The idea of a simulated world is pretty intuitive — at some point it is impossible to differentiate the ‘simulated’ things from the ‘real’ things, just like the people ‘living’ in the matrix. For the people in the matrix, it’s the only reality they ever knew, so their inability to distinguish the simulated from the real is pretty understandable. What’s harder to reckon with, is the idea of going from the real- to the simulated-world.
This concept has been well explored by philosophers, sociologists, and other deep-thinkin’ sorts, and the internet as it exists is even a cited phenomena where the line between the real and the unreal is starting to get awfully blurry. In the end, the equation boils down to things and representations of things. As the representations of things become indistinguishable from the things, there isn’t really any way to guarantee you’re not just a character in The Sims getting drag-clicked into the pool. This point where reality is indistinguishable from something ‘else’ (a simulation, in this case) is often referred to as hyperreality. But how do we really get there? When we start accepting the representations as being the same as the things, or even better — the representations as just being things. We’re already starting to cross those boundaries, and things like NFTs have started a new debate about what is ‘real’ and what isn’t.
The diamond NFT experiment tested whether a 1/1 NFT of a diamond would retain its value even once the diamond it was connected to was destroyed. Tascha’s theory was that the asset was essentially the same whether it was a real, physical diamond or a digital token representing the diamond — and the experiment used monetary value to measure whether they were the ‘same’. The diamond was originally purchased for $5,000 USD. At the time of writing, Tascha’s Destroyed Diamond is worth 42 ETH, or nearly 200,000 USD. Of course, value is an imperfect measurement, and while the NFT and the diamond might be equals ‘as an asset’, they’re still not the same thing.
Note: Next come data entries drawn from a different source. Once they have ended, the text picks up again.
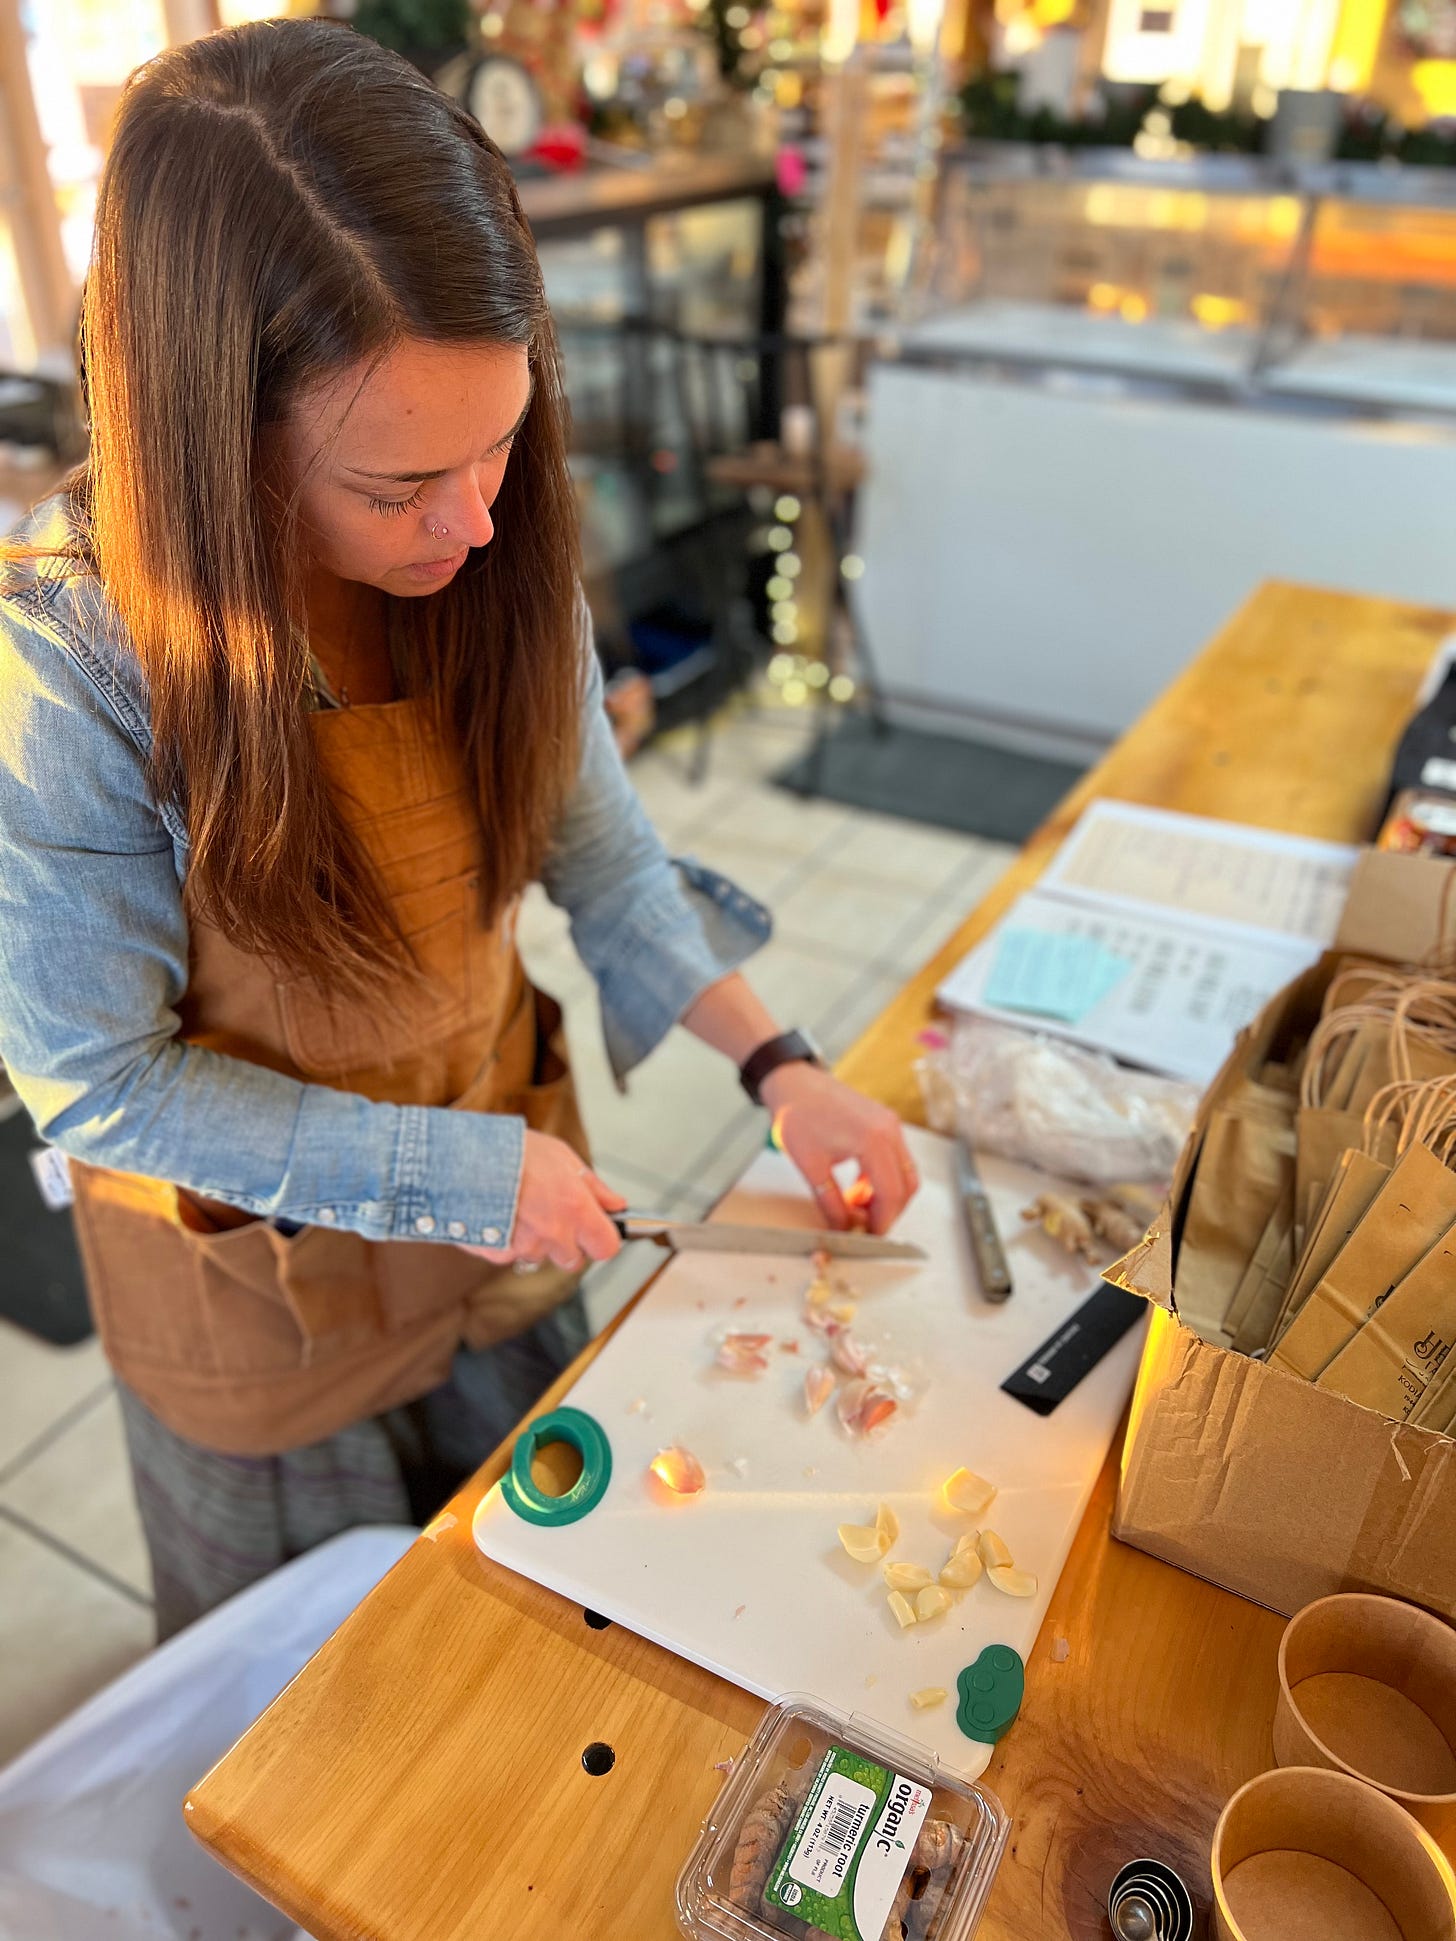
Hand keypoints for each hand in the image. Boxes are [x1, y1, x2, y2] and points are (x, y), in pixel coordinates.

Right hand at [464, 1131, 626, 1272]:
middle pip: (573, 1260)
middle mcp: (554, 1234)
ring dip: (535, 1241)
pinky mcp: (498, 1254)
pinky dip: (507, 1241)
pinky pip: (511, 1255)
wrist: (462, 1155)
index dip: (601, 1239)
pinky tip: (500, 1214)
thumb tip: (616, 1204)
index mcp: (576, 1209)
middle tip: (551, 1214)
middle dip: (567, 1243)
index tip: (596, 1230)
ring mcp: (525, 1247)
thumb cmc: (514, 1150)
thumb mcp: (562, 1157)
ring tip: (519, 1207)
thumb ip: (594, 1187)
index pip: (606, 1248)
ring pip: (539, 1256)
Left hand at [761, 1063, 919, 1235]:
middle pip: (906, 1186)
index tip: (868, 1237)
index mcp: (873, 1140)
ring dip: (884, 1196)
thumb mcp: (810, 1167)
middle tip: (861, 1225)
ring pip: (904, 1173)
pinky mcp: (884, 1123)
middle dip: (887, 1212)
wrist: (793, 1081)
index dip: (883, 1222)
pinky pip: (894, 1159)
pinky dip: (881, 1179)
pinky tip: (856, 1187)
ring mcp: (890, 1124)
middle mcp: (889, 1130)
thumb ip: (830, 1204)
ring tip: (854, 1204)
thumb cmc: (797, 1114)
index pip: (892, 1194)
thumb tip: (843, 1229)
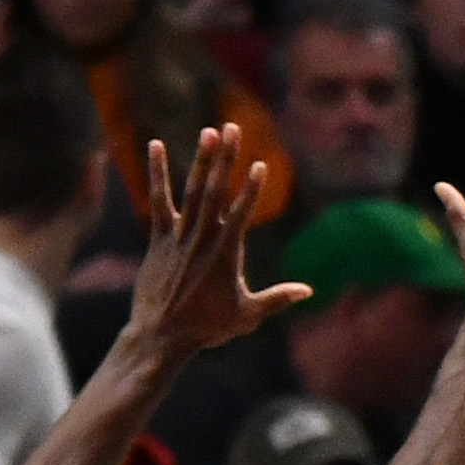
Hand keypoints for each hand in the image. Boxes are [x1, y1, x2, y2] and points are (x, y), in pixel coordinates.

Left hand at [125, 125, 310, 367]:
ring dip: (202, 160)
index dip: (251, 190)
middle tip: (232, 128)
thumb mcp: (246, 316)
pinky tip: (155, 145)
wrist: (161, 336)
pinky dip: (158, 174)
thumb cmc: (207, 328)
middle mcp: (202, 240)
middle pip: (216, 192)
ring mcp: (179, 237)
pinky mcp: (159, 239)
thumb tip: (308, 290)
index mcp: (225, 254)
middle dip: (225, 159)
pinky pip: (159, 201)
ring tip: (209, 131)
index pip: (241, 215)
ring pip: (192, 192)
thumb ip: (276, 299)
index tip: (259, 165)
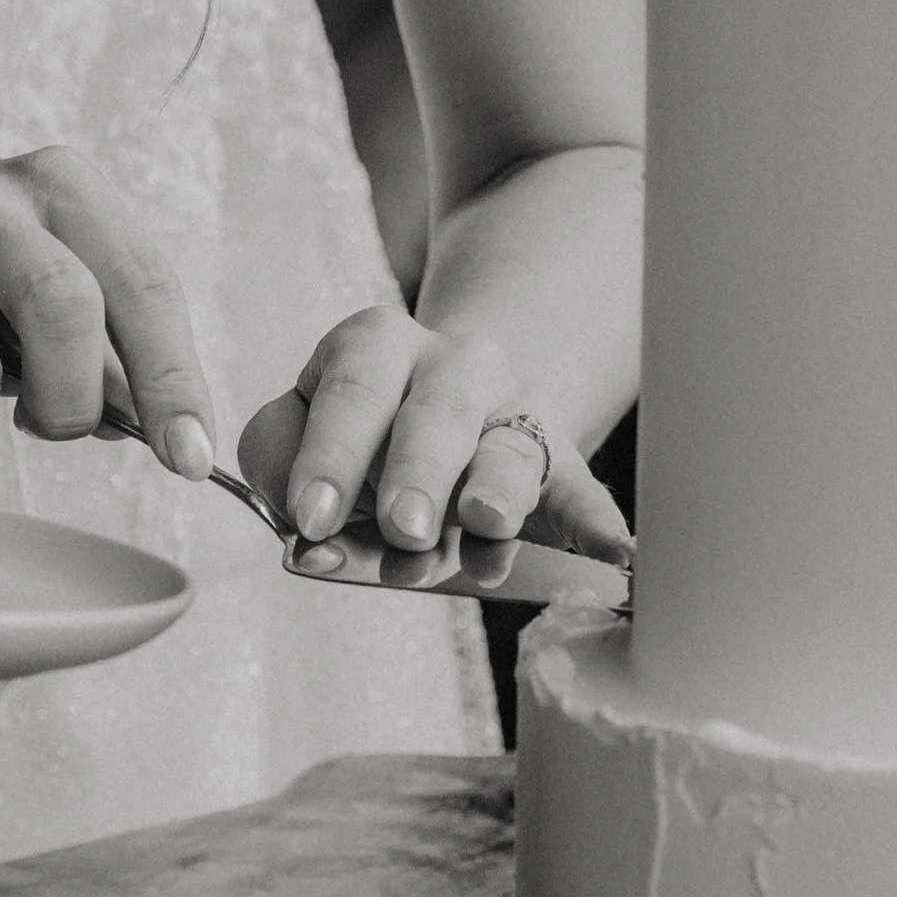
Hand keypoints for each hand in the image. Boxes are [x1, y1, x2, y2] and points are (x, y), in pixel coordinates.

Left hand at [237, 310, 632, 565]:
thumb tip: (302, 528)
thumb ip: (281, 465)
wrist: (446, 409)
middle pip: (438, 412)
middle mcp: (453, 366)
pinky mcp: (558, 466)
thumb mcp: (303, 428)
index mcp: (375, 345)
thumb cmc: (359, 434)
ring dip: (498, 492)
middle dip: (419, 472)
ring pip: (511, 451)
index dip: (330, 455)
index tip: (313, 518)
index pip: (353, 390)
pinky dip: (597, 524)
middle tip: (403, 530)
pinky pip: (581, 493)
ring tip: (485, 523)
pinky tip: (614, 551)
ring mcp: (512, 414)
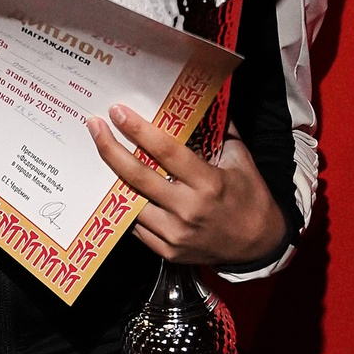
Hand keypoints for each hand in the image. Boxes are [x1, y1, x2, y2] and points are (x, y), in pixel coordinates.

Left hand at [87, 106, 286, 268]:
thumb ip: (222, 131)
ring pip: (131, 203)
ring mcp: (175, 234)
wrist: (259, 245)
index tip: (118, 112)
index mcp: (208, 183)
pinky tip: (121, 190)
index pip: (166, 152)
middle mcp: (188, 209)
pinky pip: (137, 227)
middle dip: (110, 150)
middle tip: (95, 127)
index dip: (139, 131)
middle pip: (138, 177)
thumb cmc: (250, 197)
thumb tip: (205, 101)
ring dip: (114, 179)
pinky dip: (128, 207)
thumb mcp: (241, 160)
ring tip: (104, 157)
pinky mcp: (168, 252)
Still, NFTs give us a new way to play-test the digital simulacrum of our world. NFT trailblazers are working on creating their own version of the metaverse — one that isn’t owned by Meta or any other company, but that weaves the diasporic internet into a new, united space.
What’s the problem with the metaverse?
The metaverse doesn’t have to be a ‘prison’ that we unconsciously inhabit like in The Matrix, but there is a clear problem with having social media goliaths marching into the metaverse like digital colonists sticking their blue-coloured flag into the Brave New Internet. Despite promises made by Zuckerberg, Meta’s metaverse will not be private.
This is a problem because the metaverse is going to be the most all-consuming implementation of technology in the history of human civilisation. After all, who’s really going to settle for the endless anodyne of their grey and white apartment blocks, endless commutes, and run-down neighbourhoods when they could ride a dragon over an exploding volcano while playing tetris? People will spend hours of their lives entirely in the metaverse. The amount of information and influence being generated will be unspeakable (as in, even more unspeakable than what it’s like now).
The metaverse has the potential to become a digital panopticon where we’re all being watched, observed, and analysed while we’re too busy playing blackjack on a space station with some of our favourite profile-pictures to really take notice.
The point of this article isn’t purely to be depressing or dampen people’s excitement about the metaverse — it’s to remind us that the metaverse must be private. Given the current state of social media, privacy is already an urgent problem which needs to be addressed. The people who are at the forefront of the metaverse—the same ones championing web3—must make sure we build privacy into the ever-expanding digital world in the same way we’d expect it in our normal lives.
At Session, our speciality is the intersection of privacy and web3. As our digital lives continue to inhabit a larger portion of our overall lives, this has never been more important than it is now. Be Neo.